• WORK TO BE COMPLETED
Go through the listing and count the lines with "female" in them; write only the number.

• INFORMATION SHOWN
+++

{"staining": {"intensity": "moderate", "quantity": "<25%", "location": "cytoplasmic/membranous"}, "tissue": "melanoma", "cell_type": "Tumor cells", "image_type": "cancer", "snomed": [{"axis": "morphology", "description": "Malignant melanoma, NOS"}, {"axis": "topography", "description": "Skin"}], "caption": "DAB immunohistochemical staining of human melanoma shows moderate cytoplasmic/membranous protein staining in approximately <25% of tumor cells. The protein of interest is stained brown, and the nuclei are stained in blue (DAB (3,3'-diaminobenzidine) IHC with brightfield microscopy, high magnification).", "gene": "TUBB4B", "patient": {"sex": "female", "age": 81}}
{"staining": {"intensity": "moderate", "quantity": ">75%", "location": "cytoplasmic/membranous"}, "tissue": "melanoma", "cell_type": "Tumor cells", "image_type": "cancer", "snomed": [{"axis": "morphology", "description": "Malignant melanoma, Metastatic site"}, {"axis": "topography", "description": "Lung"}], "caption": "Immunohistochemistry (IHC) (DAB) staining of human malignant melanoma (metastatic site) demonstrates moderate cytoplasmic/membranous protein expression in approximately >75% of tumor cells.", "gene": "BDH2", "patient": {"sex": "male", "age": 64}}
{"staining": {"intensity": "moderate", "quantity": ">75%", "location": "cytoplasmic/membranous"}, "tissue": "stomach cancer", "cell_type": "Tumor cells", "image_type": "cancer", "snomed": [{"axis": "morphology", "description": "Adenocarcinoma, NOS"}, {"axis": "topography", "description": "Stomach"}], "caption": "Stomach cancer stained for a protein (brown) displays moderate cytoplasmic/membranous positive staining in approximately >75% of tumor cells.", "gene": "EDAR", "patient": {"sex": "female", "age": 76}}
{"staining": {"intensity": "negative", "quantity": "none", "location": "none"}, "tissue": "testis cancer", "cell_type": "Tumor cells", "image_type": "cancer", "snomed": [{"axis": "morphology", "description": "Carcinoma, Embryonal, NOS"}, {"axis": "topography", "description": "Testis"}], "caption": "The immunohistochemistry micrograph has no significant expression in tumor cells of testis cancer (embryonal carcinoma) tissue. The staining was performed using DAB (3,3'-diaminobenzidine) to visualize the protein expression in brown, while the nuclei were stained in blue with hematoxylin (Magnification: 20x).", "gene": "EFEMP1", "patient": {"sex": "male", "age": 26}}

+++

• TASK ANSWER
2